**Exercise passage:**

The quarantine flag is among the stickiest of all xattrs. When you unZip an archive which has been flagged, the xattr is normally propagated to all items which are saved from that, a behaviour which ensures that compressed apps retain their flag when uncompressed, for example. This isn’t, though, imposed by macOS, and some tools and utilities which can decompress archives may not follow this behaviour; the bundled Archive Utility does, though. [Thanks to Al Varnell for reminding me of this – it’s yet another example of how this is an opt-in system.]

In macOS Mojave, a typical quarantine xattr consists of a Unicode string of the form
with the components:

  1. the quarantine value in hexadecimal,
  2. the time at which the xattr was attached, in hexadecimal,
  3. the app or agent responsible for creating the xattr (normally the downloading app too),
  4. a UUID referring to the entry for this quarantine flag in the QuarantineEvents database

separated by semi-colons.

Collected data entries
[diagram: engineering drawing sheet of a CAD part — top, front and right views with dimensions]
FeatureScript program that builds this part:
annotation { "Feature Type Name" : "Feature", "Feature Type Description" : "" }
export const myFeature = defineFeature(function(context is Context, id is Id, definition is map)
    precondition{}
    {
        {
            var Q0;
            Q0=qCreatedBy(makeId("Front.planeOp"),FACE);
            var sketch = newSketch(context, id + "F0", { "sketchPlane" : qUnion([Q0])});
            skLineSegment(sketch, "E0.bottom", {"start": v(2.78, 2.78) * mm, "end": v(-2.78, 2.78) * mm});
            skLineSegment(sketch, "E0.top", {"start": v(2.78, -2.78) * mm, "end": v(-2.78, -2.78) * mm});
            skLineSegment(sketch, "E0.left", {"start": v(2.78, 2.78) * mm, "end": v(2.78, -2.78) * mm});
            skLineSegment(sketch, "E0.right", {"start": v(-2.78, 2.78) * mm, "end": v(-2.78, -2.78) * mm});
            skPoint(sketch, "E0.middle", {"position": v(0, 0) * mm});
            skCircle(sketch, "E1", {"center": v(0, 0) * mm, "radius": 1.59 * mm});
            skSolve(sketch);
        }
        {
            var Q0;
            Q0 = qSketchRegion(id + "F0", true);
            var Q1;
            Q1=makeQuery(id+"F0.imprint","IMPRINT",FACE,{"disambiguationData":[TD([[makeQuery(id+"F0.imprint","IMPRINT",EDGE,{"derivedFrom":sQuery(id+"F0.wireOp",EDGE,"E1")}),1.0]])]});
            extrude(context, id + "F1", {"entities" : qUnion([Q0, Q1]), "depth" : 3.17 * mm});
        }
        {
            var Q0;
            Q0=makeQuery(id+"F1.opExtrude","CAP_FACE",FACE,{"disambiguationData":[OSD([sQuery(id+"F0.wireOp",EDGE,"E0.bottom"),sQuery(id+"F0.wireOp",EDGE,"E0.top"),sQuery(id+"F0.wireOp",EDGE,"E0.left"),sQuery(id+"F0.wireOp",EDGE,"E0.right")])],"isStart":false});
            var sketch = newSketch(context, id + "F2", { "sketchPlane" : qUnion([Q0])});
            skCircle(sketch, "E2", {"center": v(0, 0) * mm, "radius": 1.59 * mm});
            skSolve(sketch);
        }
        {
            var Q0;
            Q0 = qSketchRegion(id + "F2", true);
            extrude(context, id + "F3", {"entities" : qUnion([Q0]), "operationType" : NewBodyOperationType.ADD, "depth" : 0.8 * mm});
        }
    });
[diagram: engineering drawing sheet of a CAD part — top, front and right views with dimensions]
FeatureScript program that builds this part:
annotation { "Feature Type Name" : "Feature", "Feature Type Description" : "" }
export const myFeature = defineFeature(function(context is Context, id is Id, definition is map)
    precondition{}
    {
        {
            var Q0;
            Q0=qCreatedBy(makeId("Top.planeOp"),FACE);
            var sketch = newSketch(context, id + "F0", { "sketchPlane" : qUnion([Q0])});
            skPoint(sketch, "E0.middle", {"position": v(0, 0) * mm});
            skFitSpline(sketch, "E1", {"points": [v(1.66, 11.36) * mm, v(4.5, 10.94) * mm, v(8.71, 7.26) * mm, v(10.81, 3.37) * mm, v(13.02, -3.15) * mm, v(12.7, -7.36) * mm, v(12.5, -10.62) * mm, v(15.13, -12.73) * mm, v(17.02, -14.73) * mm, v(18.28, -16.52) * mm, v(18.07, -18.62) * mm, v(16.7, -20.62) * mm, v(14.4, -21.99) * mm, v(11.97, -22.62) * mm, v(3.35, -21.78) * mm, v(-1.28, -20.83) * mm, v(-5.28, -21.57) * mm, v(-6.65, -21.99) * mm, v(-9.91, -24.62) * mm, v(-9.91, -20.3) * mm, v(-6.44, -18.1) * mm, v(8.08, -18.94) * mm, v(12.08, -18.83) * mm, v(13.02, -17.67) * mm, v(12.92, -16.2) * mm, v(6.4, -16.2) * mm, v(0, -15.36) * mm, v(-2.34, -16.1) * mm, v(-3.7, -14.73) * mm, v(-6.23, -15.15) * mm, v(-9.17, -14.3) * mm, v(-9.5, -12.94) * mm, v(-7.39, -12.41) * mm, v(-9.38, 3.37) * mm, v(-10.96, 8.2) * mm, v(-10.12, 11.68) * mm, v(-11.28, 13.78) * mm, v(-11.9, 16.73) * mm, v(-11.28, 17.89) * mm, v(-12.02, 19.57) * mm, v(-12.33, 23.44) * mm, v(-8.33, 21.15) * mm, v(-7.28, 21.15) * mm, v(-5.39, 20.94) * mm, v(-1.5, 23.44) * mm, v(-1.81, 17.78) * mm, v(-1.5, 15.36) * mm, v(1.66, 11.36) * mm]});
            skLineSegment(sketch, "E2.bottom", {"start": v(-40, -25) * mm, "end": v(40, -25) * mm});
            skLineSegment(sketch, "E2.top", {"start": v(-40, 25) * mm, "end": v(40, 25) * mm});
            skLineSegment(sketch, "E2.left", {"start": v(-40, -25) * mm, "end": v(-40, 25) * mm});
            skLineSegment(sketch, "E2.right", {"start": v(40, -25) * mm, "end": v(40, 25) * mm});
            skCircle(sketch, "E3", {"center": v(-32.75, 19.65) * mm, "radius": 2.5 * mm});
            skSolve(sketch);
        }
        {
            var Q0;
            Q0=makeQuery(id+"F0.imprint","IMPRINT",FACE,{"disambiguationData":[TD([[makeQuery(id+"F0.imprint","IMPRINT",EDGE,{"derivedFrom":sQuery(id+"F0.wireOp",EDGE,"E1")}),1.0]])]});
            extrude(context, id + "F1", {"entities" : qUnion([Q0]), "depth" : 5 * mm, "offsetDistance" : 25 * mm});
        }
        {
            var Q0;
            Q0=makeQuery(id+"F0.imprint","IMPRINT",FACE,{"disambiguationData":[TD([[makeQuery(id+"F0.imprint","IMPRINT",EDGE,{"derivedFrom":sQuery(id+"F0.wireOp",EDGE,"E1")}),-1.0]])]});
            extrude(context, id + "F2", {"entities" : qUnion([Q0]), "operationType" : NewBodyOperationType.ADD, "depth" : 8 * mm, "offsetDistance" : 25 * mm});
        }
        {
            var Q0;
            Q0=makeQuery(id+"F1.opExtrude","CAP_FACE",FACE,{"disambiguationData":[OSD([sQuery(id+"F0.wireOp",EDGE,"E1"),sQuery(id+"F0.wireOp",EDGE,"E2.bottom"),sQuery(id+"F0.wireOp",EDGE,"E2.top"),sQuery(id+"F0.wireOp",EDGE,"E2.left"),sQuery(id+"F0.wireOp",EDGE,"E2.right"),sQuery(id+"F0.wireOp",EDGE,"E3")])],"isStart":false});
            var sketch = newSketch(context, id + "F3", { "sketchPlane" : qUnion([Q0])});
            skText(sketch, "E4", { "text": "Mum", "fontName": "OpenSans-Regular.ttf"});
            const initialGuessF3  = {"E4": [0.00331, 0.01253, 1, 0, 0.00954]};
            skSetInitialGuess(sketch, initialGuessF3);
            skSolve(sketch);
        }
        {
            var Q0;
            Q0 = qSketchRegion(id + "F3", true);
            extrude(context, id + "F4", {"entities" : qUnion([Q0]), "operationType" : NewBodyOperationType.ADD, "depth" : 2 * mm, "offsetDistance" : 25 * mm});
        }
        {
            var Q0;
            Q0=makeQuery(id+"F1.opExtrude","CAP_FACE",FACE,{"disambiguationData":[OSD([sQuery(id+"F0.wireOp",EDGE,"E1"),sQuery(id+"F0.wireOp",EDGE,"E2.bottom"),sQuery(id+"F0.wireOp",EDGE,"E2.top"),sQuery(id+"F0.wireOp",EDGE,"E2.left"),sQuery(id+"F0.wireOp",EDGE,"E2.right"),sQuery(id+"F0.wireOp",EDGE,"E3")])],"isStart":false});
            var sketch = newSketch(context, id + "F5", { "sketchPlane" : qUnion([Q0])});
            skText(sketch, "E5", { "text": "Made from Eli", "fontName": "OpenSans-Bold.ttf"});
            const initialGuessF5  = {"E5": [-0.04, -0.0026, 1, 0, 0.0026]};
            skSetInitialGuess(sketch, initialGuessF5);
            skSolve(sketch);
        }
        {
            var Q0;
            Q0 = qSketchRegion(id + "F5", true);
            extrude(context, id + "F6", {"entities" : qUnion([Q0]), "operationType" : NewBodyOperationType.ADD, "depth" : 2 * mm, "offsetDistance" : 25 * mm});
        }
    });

**Problem:** List the components of a typical quarantine xattr in macOS Mojave, as given in the passage on the quarantine flag.

**Answer box:**
1. The quarantine value in hexadecimal
2. The time at which the xattr was attached, in hexadecimal
3. The app or agent responsible for creating the xattr (normally the downloading app too)
4. A UUID referring to the entry for this quarantine flag in the QuarantineEvents database